Gradually degenerating into ignorance and complacency.

Tuesday, February 07, 2006

Hollywood hits the toilets

Remake after remake after remake. Well, well, well. It looks like Hollywood will have to find real writers. I stopped seeing many movies years ago, some other people including family are quite disenchanted with vomit films (films that make you want to vomit). Let's face it! I am not interested in doling out $7.50 (Indiana gets off cheap) for a piece of crud.
The last movies in the theater I saw were, well ... weak to bad.

Fantastic Four -- clumsy as it was stupid
Harry Potter and the Goblet of Fire -- pulling out the pictures, forgetting the words. If I saw it only as a movie, perhaps it wasn't too terrible. As far as a story relevant to Harry Potter, it was awful.
--- brainstew --- I don't go to the theater often, so another movie -- I can't remember.

In a previous post I mentioned Peter Jackson and his love for Greatest Story Ever Told epics. I mention this movie because it is 6 some hours long. The Lord of the Rings, while adapted from an in depth collection of works was, well ... long, boring. Here, the director for Harry Potter should have stepped in and cut out the New Zealand tourism parts ... mountains, very lovely. Oh wow! Bogs! Enchanting. Hey, look! Isn't that the ocean (surrounded by the ocean), no. It's digital. You mean with all of the helicopter footage, you don't have a single scene with real ocean? What kind of travel video is this?

Knowing the general stupidity of people, I would expect visitors, seeing the dedicated village (Shire) set in New Zealand are upset to find out that there are no leprechauns in New Zealand, nor Hobbits, nor Elves, nor Trolls, nor Orcs, nor Wizards nor castles. What a let down!

BTW: anyone who has read the books &/or seen the movies could sense the awkward relationship of Sam and Frodo. They had mountains ... could have been a prequel to Brokebackside Mt. No. I think that the madness of Tolkein didn't go down that path. I use madness in that anyone who wrote volumes equaling the library of congress had to be a bitty nutty.

Getting a number from the net

I bought my verizon wireless phone on the net 13 months ago. The error was that people within my hometown had to dial the area code for a long distance number. I never understood. I only wish I had addressed it quickly. Apparently when you type in a zip code, that is immaterial to the logic of number selection. It chose one within the area code, but nowhere near my zip code. Nice.

I called a verizon wireless place in town. They gave me the info number to make the change -- my only solution. The rep helped me changed the number. What a waste.

That reminds me of punching in numbers for a credit card or something else only to have a person ask you the same [insert colorful metaphors here] numbers! We're still not on the same page with customer interfacing. The system gets the number and does nothing with it ... ho hum ... yes. That's very nice ... please hold.

"What's your number and name", a voice prompts you.

How Ang Lee came up with the idea

"Hey, Soo! I must have slept on a cactus last night, my butt really hurts!"
"Yeah, yeah, yeah ... mine too Aug (snicker)."

"Gee, Aug. Could you use a good back rub after such a long day?"
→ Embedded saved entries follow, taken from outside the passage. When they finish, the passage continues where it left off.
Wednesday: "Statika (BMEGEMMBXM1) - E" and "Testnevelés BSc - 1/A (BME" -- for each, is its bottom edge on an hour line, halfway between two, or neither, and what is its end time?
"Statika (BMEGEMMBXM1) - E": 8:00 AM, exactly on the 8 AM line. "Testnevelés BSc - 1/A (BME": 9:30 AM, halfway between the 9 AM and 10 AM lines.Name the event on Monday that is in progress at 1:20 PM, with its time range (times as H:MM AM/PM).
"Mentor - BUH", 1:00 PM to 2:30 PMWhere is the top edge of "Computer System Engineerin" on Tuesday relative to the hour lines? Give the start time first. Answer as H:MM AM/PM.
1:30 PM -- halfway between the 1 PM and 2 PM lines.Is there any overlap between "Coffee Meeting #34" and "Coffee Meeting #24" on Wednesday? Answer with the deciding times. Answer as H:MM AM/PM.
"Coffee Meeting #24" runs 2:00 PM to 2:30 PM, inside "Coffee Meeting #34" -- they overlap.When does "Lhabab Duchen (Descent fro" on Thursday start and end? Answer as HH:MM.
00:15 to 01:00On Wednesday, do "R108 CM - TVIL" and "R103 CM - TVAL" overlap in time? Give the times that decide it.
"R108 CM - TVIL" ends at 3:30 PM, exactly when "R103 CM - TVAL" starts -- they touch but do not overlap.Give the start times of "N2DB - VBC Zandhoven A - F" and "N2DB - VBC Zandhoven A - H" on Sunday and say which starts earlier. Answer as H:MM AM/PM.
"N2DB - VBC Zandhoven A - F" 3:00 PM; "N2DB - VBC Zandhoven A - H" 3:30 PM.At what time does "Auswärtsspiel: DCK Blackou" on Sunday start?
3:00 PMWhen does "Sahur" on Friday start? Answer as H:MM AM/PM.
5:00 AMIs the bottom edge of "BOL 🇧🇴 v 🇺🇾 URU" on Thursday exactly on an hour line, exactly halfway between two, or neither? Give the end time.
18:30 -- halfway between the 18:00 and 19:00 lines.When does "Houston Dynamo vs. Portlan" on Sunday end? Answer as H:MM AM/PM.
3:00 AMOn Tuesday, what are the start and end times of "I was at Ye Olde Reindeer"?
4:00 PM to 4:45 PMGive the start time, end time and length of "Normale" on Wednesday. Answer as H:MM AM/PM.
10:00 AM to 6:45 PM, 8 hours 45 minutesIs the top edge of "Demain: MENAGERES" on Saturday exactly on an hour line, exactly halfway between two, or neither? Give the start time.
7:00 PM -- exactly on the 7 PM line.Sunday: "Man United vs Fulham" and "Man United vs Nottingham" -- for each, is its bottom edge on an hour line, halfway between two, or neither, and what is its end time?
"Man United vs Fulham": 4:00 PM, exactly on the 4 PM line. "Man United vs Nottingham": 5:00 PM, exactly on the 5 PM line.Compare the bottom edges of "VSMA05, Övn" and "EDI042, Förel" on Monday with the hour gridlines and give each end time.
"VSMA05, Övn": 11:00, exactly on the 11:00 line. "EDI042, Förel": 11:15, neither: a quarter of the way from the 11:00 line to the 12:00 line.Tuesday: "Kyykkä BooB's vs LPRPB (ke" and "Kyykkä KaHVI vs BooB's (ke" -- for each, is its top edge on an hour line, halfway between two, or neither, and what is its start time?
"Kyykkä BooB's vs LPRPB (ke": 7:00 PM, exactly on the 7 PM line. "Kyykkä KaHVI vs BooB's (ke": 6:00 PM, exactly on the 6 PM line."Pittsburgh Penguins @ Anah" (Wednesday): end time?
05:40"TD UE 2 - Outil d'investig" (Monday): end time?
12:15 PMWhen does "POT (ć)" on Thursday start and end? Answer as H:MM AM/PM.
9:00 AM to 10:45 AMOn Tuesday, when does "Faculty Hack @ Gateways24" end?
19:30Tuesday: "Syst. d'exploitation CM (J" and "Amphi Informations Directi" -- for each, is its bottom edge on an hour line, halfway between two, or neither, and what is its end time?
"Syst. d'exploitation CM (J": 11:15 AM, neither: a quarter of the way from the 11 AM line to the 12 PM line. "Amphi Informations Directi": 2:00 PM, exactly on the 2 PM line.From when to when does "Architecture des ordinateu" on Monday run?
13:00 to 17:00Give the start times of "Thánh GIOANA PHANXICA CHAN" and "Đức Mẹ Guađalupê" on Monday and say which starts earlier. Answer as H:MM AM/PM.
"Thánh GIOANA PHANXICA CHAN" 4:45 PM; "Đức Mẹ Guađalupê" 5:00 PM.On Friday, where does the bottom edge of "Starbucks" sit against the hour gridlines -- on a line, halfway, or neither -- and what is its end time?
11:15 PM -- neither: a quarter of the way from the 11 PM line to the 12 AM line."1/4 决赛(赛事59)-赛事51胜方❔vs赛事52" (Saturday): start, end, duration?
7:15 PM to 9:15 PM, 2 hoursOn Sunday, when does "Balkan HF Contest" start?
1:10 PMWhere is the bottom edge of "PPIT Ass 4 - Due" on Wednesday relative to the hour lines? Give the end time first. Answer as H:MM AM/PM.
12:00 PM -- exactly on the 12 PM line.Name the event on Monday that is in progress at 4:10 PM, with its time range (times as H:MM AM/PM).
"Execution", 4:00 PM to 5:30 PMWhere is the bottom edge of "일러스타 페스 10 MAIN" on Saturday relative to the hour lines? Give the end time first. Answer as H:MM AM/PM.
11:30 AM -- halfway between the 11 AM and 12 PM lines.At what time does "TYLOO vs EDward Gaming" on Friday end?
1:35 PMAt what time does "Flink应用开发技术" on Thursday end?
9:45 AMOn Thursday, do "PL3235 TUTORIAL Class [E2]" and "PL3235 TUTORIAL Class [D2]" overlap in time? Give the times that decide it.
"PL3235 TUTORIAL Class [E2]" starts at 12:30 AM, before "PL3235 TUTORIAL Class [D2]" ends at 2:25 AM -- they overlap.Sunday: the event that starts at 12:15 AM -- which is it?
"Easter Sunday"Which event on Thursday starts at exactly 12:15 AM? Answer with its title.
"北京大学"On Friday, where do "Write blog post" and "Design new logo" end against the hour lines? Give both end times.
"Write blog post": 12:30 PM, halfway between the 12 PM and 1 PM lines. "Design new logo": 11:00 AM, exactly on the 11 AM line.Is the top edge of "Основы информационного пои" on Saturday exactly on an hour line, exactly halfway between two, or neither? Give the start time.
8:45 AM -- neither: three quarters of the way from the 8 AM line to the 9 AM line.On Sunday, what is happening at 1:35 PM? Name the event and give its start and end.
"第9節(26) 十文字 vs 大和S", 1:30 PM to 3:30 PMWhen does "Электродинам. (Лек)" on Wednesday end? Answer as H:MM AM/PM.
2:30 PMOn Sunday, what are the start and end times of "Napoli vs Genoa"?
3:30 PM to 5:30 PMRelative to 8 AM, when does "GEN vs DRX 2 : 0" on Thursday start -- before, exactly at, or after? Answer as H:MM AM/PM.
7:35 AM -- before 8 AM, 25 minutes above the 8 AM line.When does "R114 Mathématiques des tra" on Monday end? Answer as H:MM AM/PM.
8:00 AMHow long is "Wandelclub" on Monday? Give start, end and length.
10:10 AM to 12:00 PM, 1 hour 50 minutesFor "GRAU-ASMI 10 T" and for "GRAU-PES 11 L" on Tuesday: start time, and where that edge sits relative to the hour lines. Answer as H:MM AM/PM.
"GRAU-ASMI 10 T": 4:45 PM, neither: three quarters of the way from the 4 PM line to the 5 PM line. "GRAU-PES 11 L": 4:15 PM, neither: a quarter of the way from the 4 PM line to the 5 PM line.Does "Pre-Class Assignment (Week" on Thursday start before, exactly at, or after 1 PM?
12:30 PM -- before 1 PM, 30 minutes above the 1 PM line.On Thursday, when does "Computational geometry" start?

"Nothing says old wild west like 'Kansas City Faggots*'".

Rawhide, backside ... what's the difference?

Did you read the story? Uh, yeah ... after reading Ann Rice's flaming gay vampire epics.

It's just something about the branding, the roping, the donkey-punching, the spurs, smell of leather, whipping, and horse stalls.

Why am I writing this insulting crap? I don't like that the commercials they air still don't plainly say ... "GAY MOVIE!" Don't omit the truth, don't lie about it. If you get harranged for it, then you asked for it.

"Group Sales" -- ha!
Focus Pictures -- out of focus.

* courtesy of Blazing Saddles, a great movie.

Cartoon madness

Perhaps I'm overgeneralizing, but I think if you don't like something, you talk about it or use other methods. Sadly, I was slow at typing this, but doesn't it seem that many people react with violence rather than banter or chiding?
Granted, depicting any religous icon in demeaning ways will bring hostility, but I don't think violence is necessary -- just an excuse to be violent. I would liken a cartoon much like graffitti. Is it really that terrible and unwashable. Granted, like anything else, there are costs and penalties, but killing people not responsible? I don't see the corelation.
Perhaps MR was right about a select few being able to take a joke and not start swinging.

I think about the L.A. riots where a bad verdict was the "justification" for mass looting, murder, arson, rape, assault and other crimes. Huh? You stole to protest something in which you had nothing vested? I don't see the connection there. The people who steal, destroy and slay do so, and would do so without a reason. It is merely a cover to commit wrongs and crimes.

As for Finland. I would suggest that it was like Clinton lying about having sex. The right answer is, "yes". Their right answer before or directly after the publication should have been, "Oh, man! We are so very sorry. The people responsible have been sacked." Once there was murder, to apologize to murderers -- uh, no. Don't say sorry now.